Saved data entries:
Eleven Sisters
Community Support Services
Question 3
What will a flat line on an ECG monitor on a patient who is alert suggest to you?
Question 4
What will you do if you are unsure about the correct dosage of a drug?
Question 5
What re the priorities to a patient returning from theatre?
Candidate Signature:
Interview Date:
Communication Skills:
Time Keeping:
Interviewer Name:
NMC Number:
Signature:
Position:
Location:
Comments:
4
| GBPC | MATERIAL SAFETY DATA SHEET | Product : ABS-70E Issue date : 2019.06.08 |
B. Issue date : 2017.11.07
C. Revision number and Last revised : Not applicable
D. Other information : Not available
...
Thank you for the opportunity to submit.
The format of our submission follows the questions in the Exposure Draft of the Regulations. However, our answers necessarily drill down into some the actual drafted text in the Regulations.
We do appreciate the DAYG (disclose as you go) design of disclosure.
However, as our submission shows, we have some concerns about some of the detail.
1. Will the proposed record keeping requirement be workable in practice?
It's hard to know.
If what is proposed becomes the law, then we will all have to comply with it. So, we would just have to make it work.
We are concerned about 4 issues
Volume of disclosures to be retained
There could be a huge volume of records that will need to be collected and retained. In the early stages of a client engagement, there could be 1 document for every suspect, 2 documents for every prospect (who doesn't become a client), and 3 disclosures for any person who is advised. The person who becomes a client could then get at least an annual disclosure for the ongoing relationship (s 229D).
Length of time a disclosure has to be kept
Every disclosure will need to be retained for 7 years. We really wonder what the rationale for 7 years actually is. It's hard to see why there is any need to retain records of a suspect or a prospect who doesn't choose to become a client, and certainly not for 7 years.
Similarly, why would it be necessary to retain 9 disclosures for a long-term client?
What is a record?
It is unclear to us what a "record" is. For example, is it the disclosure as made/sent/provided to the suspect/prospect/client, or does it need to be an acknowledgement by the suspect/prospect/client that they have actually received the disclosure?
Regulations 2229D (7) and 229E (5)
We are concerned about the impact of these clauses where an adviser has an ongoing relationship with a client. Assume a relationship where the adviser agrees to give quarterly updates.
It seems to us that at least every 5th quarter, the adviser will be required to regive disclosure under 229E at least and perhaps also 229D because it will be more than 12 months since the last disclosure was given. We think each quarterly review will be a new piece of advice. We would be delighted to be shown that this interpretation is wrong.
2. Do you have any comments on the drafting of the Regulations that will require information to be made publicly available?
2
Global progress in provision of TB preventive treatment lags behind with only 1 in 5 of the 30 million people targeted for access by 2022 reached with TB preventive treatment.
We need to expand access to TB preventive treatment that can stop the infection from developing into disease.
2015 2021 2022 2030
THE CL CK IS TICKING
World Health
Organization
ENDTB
...
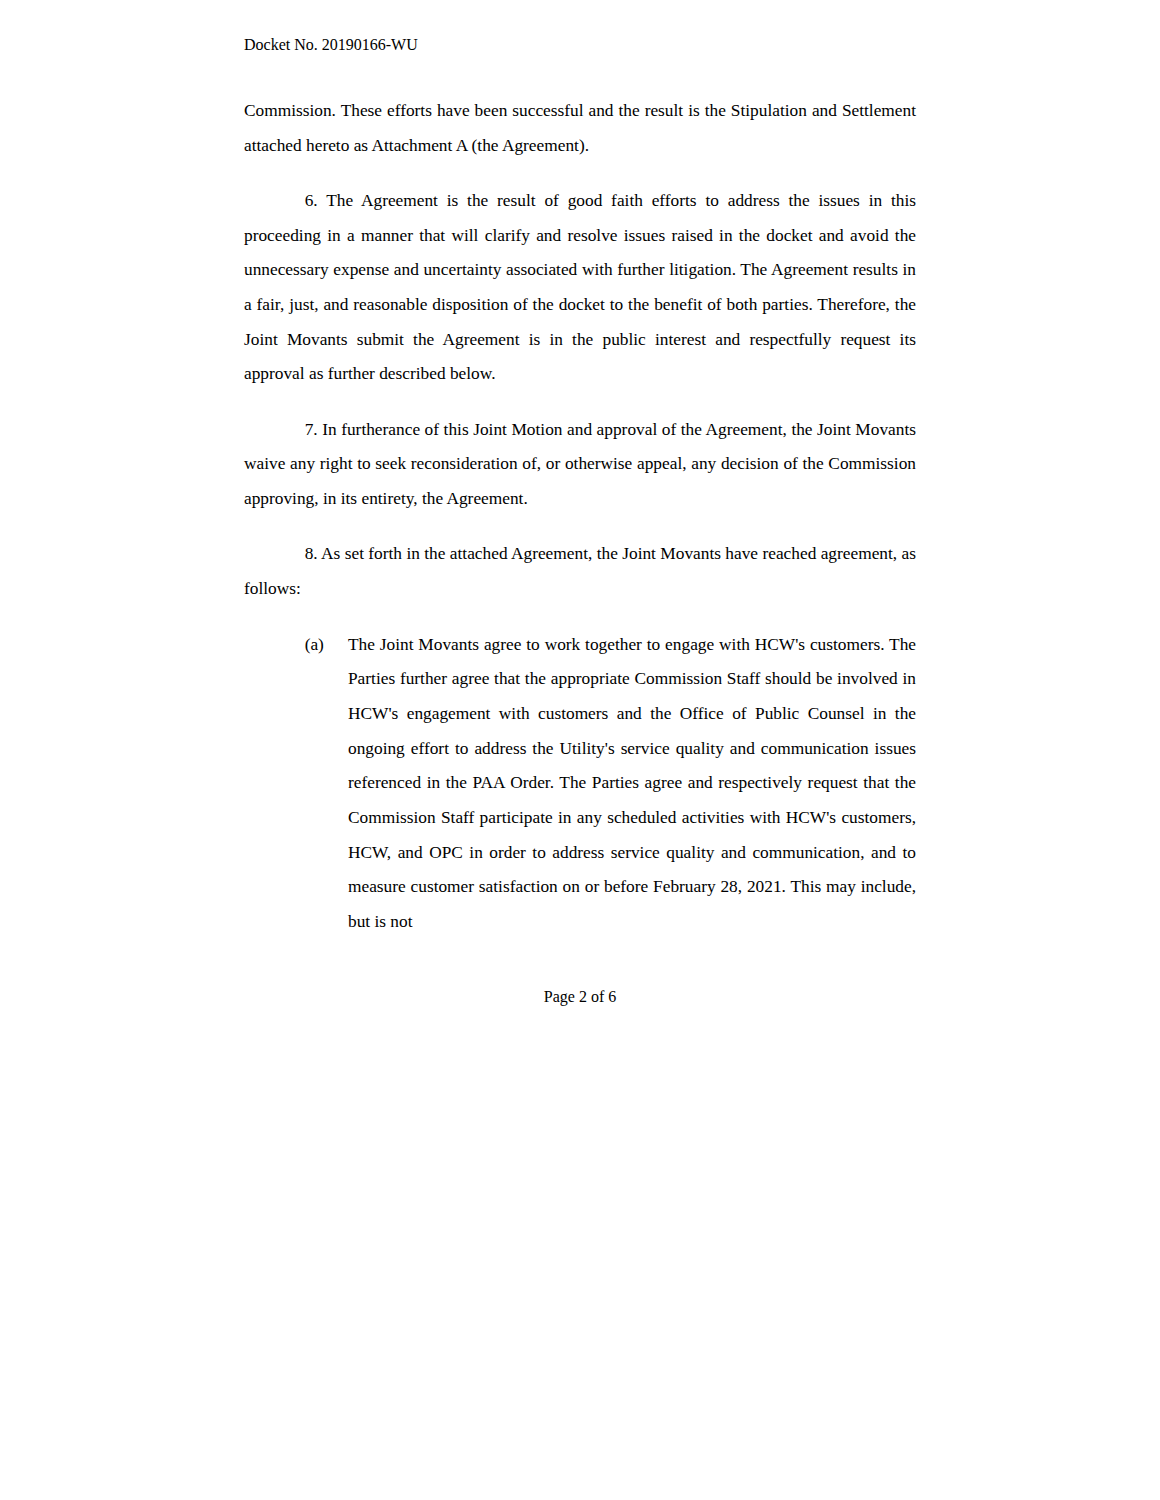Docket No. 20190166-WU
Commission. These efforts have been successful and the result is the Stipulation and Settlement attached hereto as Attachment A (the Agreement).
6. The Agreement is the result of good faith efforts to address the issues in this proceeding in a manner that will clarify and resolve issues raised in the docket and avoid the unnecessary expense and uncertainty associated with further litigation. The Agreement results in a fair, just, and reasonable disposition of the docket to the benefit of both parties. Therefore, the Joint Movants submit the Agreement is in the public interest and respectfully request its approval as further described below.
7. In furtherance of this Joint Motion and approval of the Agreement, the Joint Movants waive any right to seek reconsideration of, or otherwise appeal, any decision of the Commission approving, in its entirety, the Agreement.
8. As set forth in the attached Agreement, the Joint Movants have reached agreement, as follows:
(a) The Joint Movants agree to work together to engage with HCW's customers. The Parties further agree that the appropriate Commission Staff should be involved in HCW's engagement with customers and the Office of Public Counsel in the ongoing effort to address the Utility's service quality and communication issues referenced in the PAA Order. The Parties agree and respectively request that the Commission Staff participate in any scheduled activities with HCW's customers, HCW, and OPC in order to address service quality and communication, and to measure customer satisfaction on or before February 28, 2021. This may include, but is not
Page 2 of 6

Task goal » Write down exactly the span of lines above from the one containing "What will you" to the one containing "D. Other information : Not available", both ends included.

Expected answer »
What will you do if you are unsure about the correct dosage of a drug?
Question 5
What re the priorities to a patient returning from theatre?
Candidate Signature:
Interview Date:
Communication Skills:
Time Keeping:
Interviewer Name:
NMC Number:
Signature:
Position:
Location:
Comments:
4
| GBPC | MATERIAL SAFETY DATA SHEET | Product : ABS-70E Issue date : 2019.06.08 |
B. Issue date : 2017.11.07
C. Revision number and Last revised : Not applicable
D. Other information : Not available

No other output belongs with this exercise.